Second Bi-monthly Monetary Policy Statement, 2014-15 By Dr. Raghuram G. Rajan, Governor, RBI - 3rd June 2014
2. Since the first bi-monthly monetary policy statement of April 2014, global activity is evolving at different speeds. A broad-based strengthening of growth is gaining traction in the US and the UK, after a moderation in the first quarter of 2014 due to adverse weather conditions. However, in the euro area, recovery is struggling to gather momentum. The pick-up in sales in Japan in anticipation of the consumption tax hike has been followed by a sharp fall in consumer spending. Growth in coming quarters will depend on all three “arrows” being put in play. Structural constraints continue to impede growth prospects in emerging market economies (EMEs), with concerns about the slowdown in China as its economy rebalances. Financial markets across the world still remain vulnerable to news about the impending normalisation of interest rates in some developed economies, even as some valuations appear frothy.

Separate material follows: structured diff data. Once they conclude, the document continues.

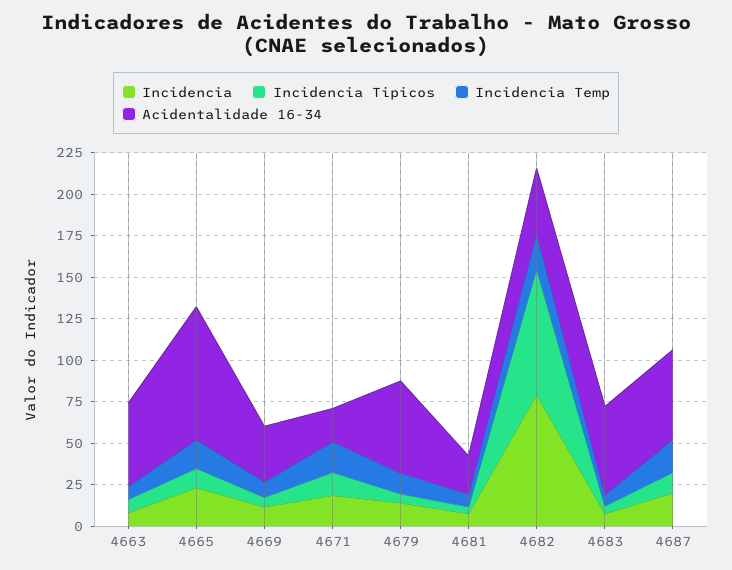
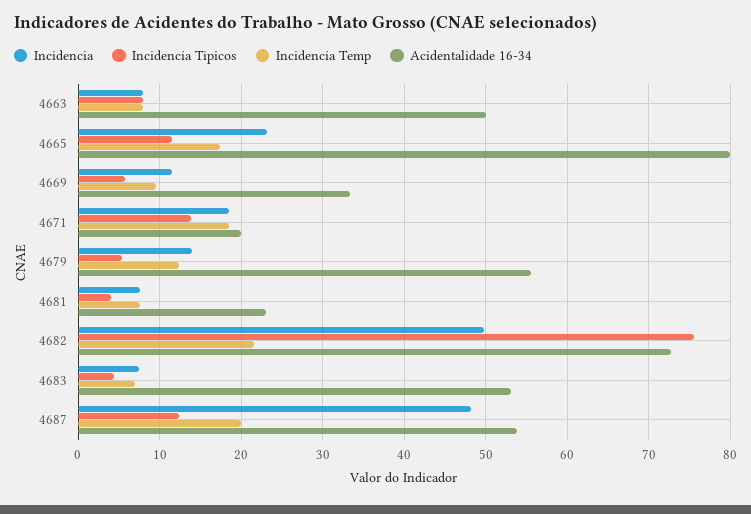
Incidencia, 4682: 80 -> 50
Acidentalidade 16-34, 4682: 40 -> 73
Incidencia, 4687: 20 -> 48

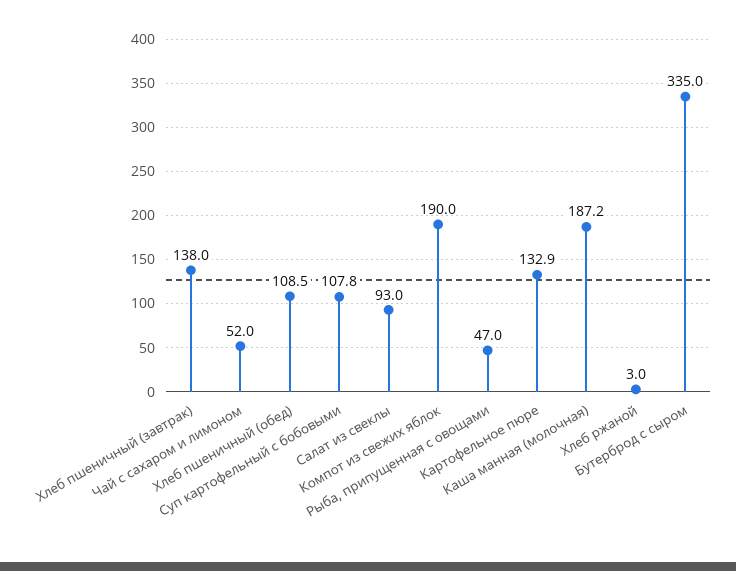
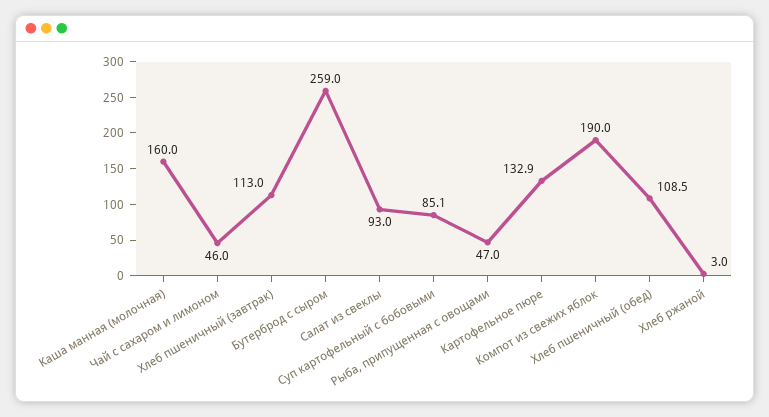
Хлеб пшеничный (завтрак): 138 -> 113
Чай с сахаром и лимоном: 52 -> 46
Суп картофельный с бобовыми: 107.8 -> 85.1
Каша манная (молочная): 187.2 -> 160
Бутерброд с сыром: 335 -> 259

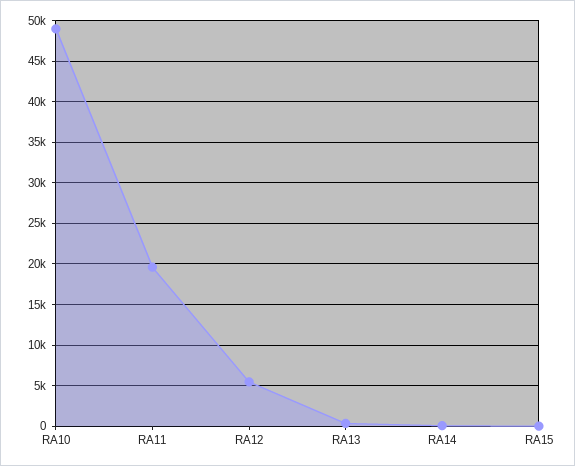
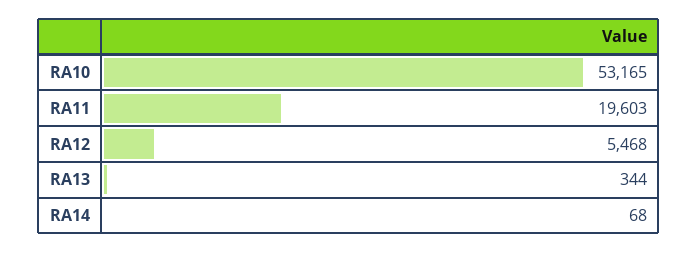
RA10: 49000 -> 53165
RA15: 0 -> none

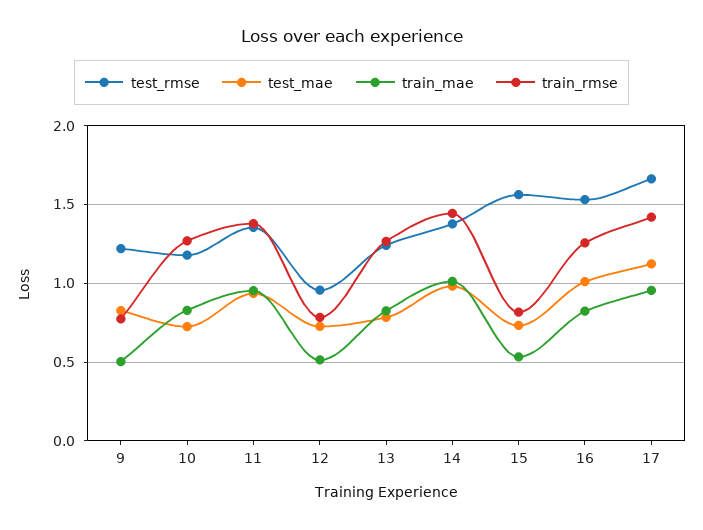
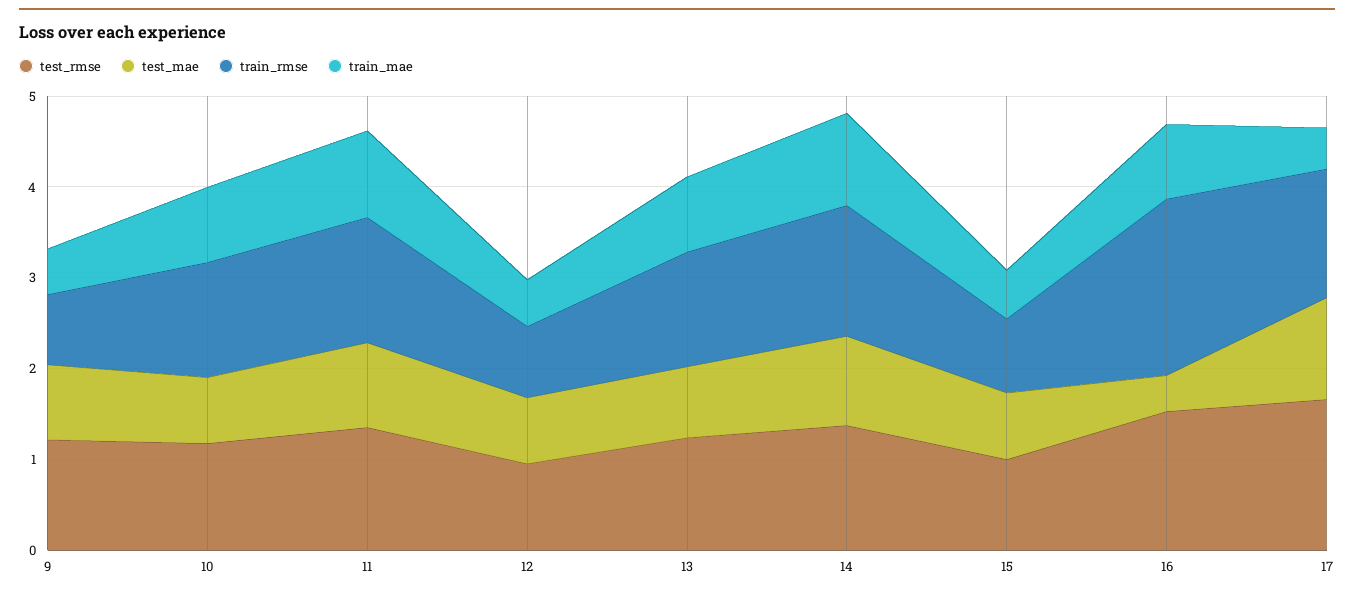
test_rmse, 15: 1.55 -> 1
test_mae, 16: 1 -> 0.4
train_rmse, 16: 1.25 -> 2
train_mae, 17: 0.95 -> 0.4

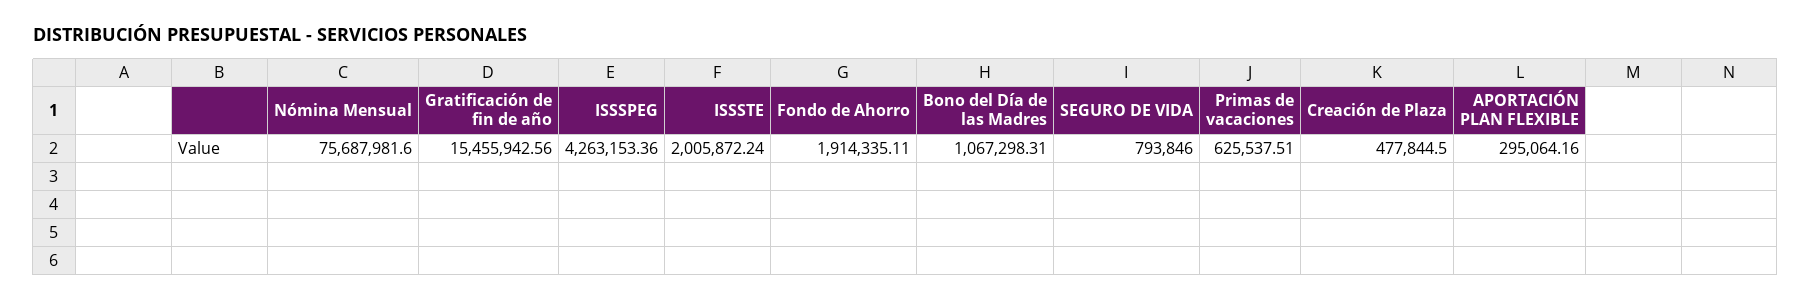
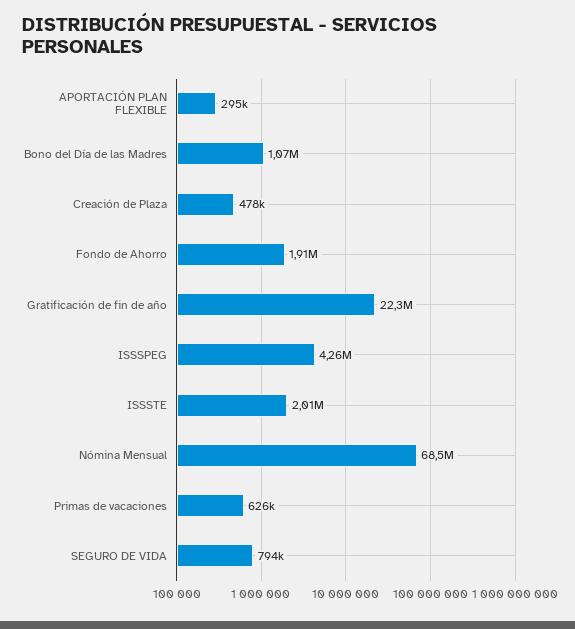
Nómina Mensual: 75687981.6 -> 68500000
Gratificación de fin de año: 15455942.56 -> 22300000

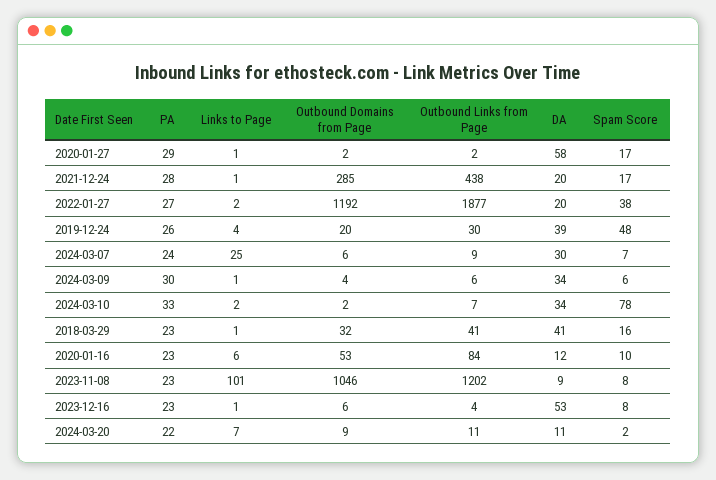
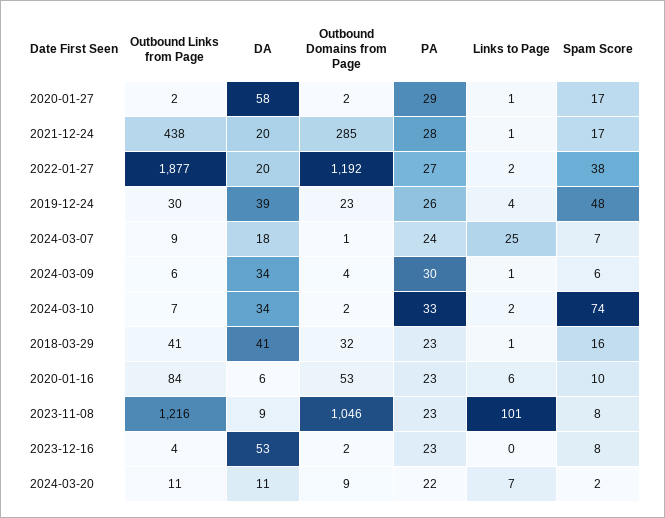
Outbound Domains from Page, 2019-12-24: 20 -> 23
Outbound Domains from Page, 2024-03-07: 6 -> 1
DA, 2024-03-07: 30 -> 18
Spam Score, 2024-03-10: 78 -> 74
DA, 2020-01-16: 12 -> 6
Outbound Links from Page, 2023-11-08: 1202 -> 1216
Links to Page, 2023-12-16: 1 -> 0
Outbound Domains from Page, 2023-12-16: 6 -> 2

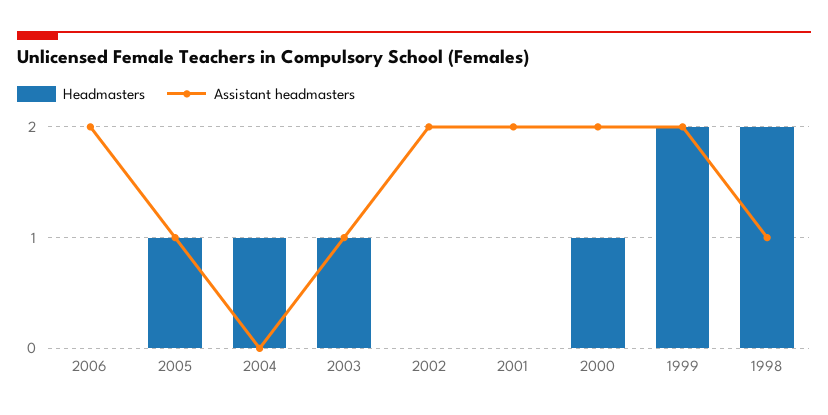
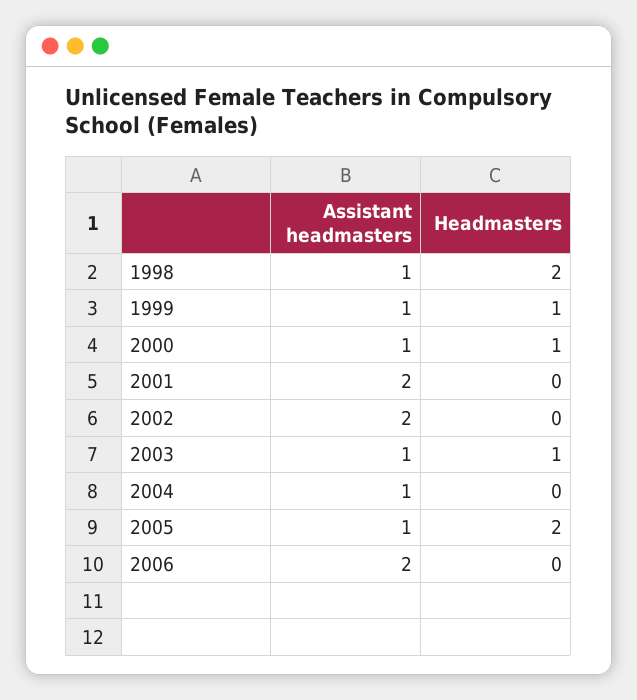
Headmasters, 2005: 1 -> 2
Headmasters, 2004: 1 -> 0
Assistant headmasters, 2004: 0 -> 1
Assistant headmasters, 2000: 2 -> 1
Headmasters, 1999: 2 -> 1
Assistant headmasters, 1999: 2 -> 1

3. Lead indicators point to continuing sluggishness in domestic economic activity in the first quarter of 2014-15. The outlook for agriculture is clouded by the meteorological department’s forecasts of a delay in the onset of the south-west monsoon with a 60 per cent chance of the occurrence of El Nino. The ongoing contraction in the production of consumer durables and capital goods, coupled with moderation in corporate sales and non-oil non-gold imports, is indicative of continuing weakness in both consumption and investment demand. The decisive election result, together with improved sentiment should, however, create a conducive environment for comprehensive policy actions and a revival in aggregate demand as well as a gradual recovery of growth during the course of the year.
4. Retail inflation measured by the consumer price index (CPI) increased for the second consecutive month in April, pushed up by a sharp spike in food inflation, especially in the prices of fruits, vegetables, sugar, pulses and milk. CPI inflation excluding food and fuel has moderated gradually since September 2013 although it is still elevated.
5. For the year 2013-14 as a whole, India’s current account deficit (CAD) narrowed sharply to 1.7 per cent of GDP, primarily on account of a decline in gold imports, although other non-oil imports also contracted with the weakening of domestic demand, and there was some pick-up in exports. In April 2014, the trade deficit narrowed sharply due to resumption of export growth after two consecutive months of decline, and the ongoing shrinking of import demand. Robust inflows of portfolio investment, supported by foreign direct investment and external commercial borrowings, kept external financing conditions comfortable and helped add to reserves.
6. With the unwinding of year-end window dressing, the corresponding decline in the size of excess CRR holding of banks as well as the sharp decline in Government cash balances with the Reserve Bank as a result of Government expenditure, liquidity conditions improved significantly in April and May 2014. The average daily access to liquidity from the LAF and term repos during this period has been close to 1.0 per cent of NDTL. The Reserve Bank will continue to monitor liquidity conditions and will actively manage liquidity to ensure adequate flow of credit to the productive sectors.